What's going on in Lebanon right now? Three points stand out from today's coverage. First, civilians are being massacred. Second, Hezbollah is doing great: light casualites, plenty of weapons, and they are winning the hearts and minds of the non-Shiite Lebanese. Third, Israel is preparing a ground invasion.
1.
The NY Times on the devastation of Tyre:
The morbid reality of Israel's bombing campaign of the south is reaching almost every corner of this city. Just a few miles from the Rest House hotel, where the United Nations was evacuating civilians on Thursday, wild dogs gnawed at the charred remains of a family bombed as they were trying to escape the village of Hosh, officials said.
Officials at the Tyre Government Hospital inside a local Palestinian refugee camp said they counted the bodies of 50 children among the 115 in the refrigerated truck in the morgue, though their count could not be independently confirmed.
Abdelmuhsin al-Husseini, Tyre's mayor, announced on Thursday that any bodies not claimed in the next two days by next of kin would be buried temporarily in a mass grave near the morgue until they could receive a proper burial once the fighting ends.
Juan Cole writes that
this is nothing less than an ethnic cleansing of the Shiites of southern Lebanon, an assault on an entire civilian population's way of life.

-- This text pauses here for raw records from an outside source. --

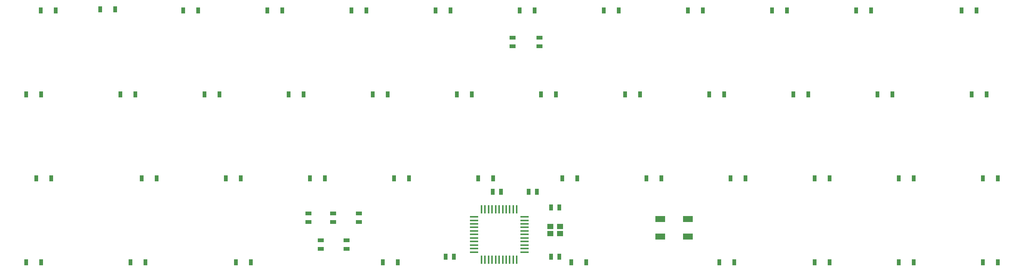
<source format=gbp>
G04 (created by PCBNEW (2013-07-07 BZR 4022)-stable) date 7/27/2014 4:03:04 PM*
%MOIN*%
G04 Gerber Fmt 3.4, Leading zero omitted, Abs format*
%FSLAX34Y34*%
G01*
G70*
G90*
G04 APERTURE LIST*
%ADD10C,0.00590551*%
%ADD11O,0.0748X0.016*%
%ADD12O,0.016X0.0748*%
%ADD13R,0.035X0.055*%
%ADD14R,0.055X0.035*%
%ADD15R,0.0906X0.0551*%
%ADD16R,0.0551X0.0453*%
G04 APERTURE END LIST*
G54D10*
G54D11*
X77750Y-56800D03*
X77750Y-56485D03*
X77750Y-56170D03*
X77750Y-55855D03*
X77750Y-55540D03*
X77750Y-55225D03*
X77750Y-57115D03*
X77750Y-57430D03*
X77750Y-57745D03*
X77750Y-58060D03*
X77750Y-58375D03*
X82250Y-56800D03*
X82250Y-56485D03*
X82250Y-56170D03*
X82250Y-55855D03*
X82250Y-55540D03*
X82250Y-55225D03*
X82250Y-57115D03*
X82250Y-57430D03*
X82250Y-57745D03*
X82250Y-58060D03*
X82250Y-58375D03*
G54D12*
X80000Y-54550D03*
X80000Y-59050D03*
X80315Y-54550D03*
X80315Y-59050D03*
X80630Y-59050D03*
X80630Y-54550D03*
X80945Y-54550D03*
X80945Y-59050D03*
X81260Y-59050D03*
X81260Y-54550D03*
X81575Y-54550D03*
X81575Y-59050D03*
X79685Y-59050D03*
X79685Y-54550D03*
X79370Y-54550D03*
X79370Y-59050D03*
X79055Y-59050D03*
X79055Y-54550D03*
X78740Y-54550D03*
X78740Y-59050D03*
X78425Y-59050D03*
X78425Y-54550D03*
G54D13*
X78145Y-51800D03*
X79455Y-51800D03*
X70645Y-51800D03*
X71955Y-51800D03*
X39145Y-36800D03*
X40455Y-36800D03*
X85645Y-51800D03*
X86955Y-51800D03*
X66845Y-36800D03*
X68155Y-36800D03*
X69645Y-59300D03*
X70955Y-59300D03*
X63145Y-51800D03*
X64455Y-51800D03*
X61245Y-44300D03*
X62555Y-44300D03*
X59345Y-36800D03*
X60655Y-36800D03*
X83745Y-44300D03*
X85055Y-44300D03*
X81845Y-36800D03*
X83155Y-36800D03*
X89345Y-36800D03*
X90655Y-36800D03*
X76245Y-44300D03*
X77555Y-44300D03*
X56545Y-59300D03*
X57855Y-59300D03*
X47145Y-59300D03*
X48455Y-59300D03*
X55645Y-51800D03*
X56955Y-51800D03*
X53745Y-44300D03*
X55055Y-44300D03*
X48145Y-51800D03*
X49455Y-51800D03*
X46245Y-44300D03*
X47555Y-44300D03*
X37845Y-44300D03*
X39155Y-44300D03*
X51845Y-36800D03*
X53155Y-36800D03*
X44445Y-36700D03*
X45755Y-36700D03*
X113745Y-44300D03*
X115055Y-44300D03*
X38745Y-51800D03*
X40055Y-51800D03*
X100645Y-51800D03*
X101955Y-51800D03*
X93145Y-51800D03*
X94455Y-51800D03*
X74345Y-36800D03*
X75655Y-36800D03*
X121245Y-36800D03*
X122555Y-36800D03*
X122145Y-44300D03*
X123455Y-44300D03*
X115645Y-59300D03*
X116955Y-59300D03*
X123145Y-51800D03*
X124455Y-51800D03*
X111845Y-36800D03*
X113155Y-36800D03*
X115645Y-51800D03*
X116955Y-51800D03*
X91245Y-44300D03*
X92555Y-44300D03*
X108145Y-59300D03*
X109455Y-59300D03*
X108145Y-51800D03*
X109455Y-51800D03*
X104345Y-36800D03*
X105655Y-36800D03*
X106245Y-44300D03*
X107555Y-44300D03*
X68745Y-44300D03*
X70055Y-44300D03*
X98745Y-44300D03*
X100055Y-44300D03*
X96845Y-36800D03*
X98155Y-36800D03*
X99645Y-59300D03*
X100955Y-59300D03*
X86445Y-59300D03*
X87755Y-59300D03*
X37845Y-59300D03*
X39155Y-59300D03*
X83375Y-53000D03*
X82625Y-53000D03*
X75975Y-58800D03*
X75225Y-58800D03*
X80175Y-53000D03*
X79425Y-53000D03*
G54D14*
X83600Y-39975D03*
X83600Y-39225D03*
X81200Y-39975D03*
X81200Y-39225D03*
G54D13*
X85375Y-54400D03*
X84625Y-54400D03*
G54D14*
X66400Y-58075D03*
X66400Y-57325D03*
X67500Y-55675D03*
X67500Y-54925D03*
X65200Y-55675D03*
X65200Y-54925D03*
G54D13*
X84625Y-58800D03*
X85375Y-58800D03*
G54D14*
X64100Y-58075D03*
X64100Y-57325D03*
X63000Y-55675D03*
X63000Y-54925D03*
G54D15*
X94360Y-56988D03*
X96840Y-55413D03*
X96840Y-56987D03*
X94360Y-55413D03*
G54D16*
X85433Y-56085D03*
X84567Y-56085D03*
X85433Y-56715D03*
X84567Y-56715D03*
G54D13*
X123145Y-59300D03*
X124455Y-59300D03*
M02*

</source>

Aside from ecology, it is no different from what Saddam Hussein did to the Marsh Arabs of southern Iraq, and the Israelis are doing it for exactly the same sorts of reasons that Saddam did.
2. The leader of Hezbollah, Sayyed Hassan Nasrallah, is sounding upbeat:
I can confirm without exaggeration ... that the leadership structure of Hizbollah has not been hurt. All this Israeli talk that they hit 50 percent of our rocket capabilities and warehouses, this talk is all wrong and nonsense.
And this from a Hezbollah fighter:
"It's true that until now, we have lost six fighters and many civilian martyrs. But Israel has done nothing up to now. Militarily, we are stronger than when the fighting began. And most of the Lebanese are with us -- that's very important," said Akbar, speaking in French.
The Lebanese who didn't support Hezbollah prior to the conflict, including many Christians and Sunni Muslims, blame the Shiite militia group for triggering it by kidnapping two Israeli soldiers. But Israel's campaign -- which has killed more than 300 civilians, displaced 500,000 people and targeted the country's infrastructure while hunting Hezbollah positions -- has united them during war.
"The way Israel is fighting has people believing that the goal is not the destruction of Hezbollah, but the destruction of Lebanon," said Nizar Hamzeh, a professor of international relations and expert on Hezbollah.
So all this carnage adds up to nothing for the Israelis. They are losing the battle for hearts and minds, and they can't even do much harm to Hezbollah.
3. Israel is preparing to invade southern Lebanon. They are warning hundreds of thousands of Lebanese to evacuate, even as they drop bombs on their homes, villages, schools, and hospitals.
Don't you know that Israel has a right to exist?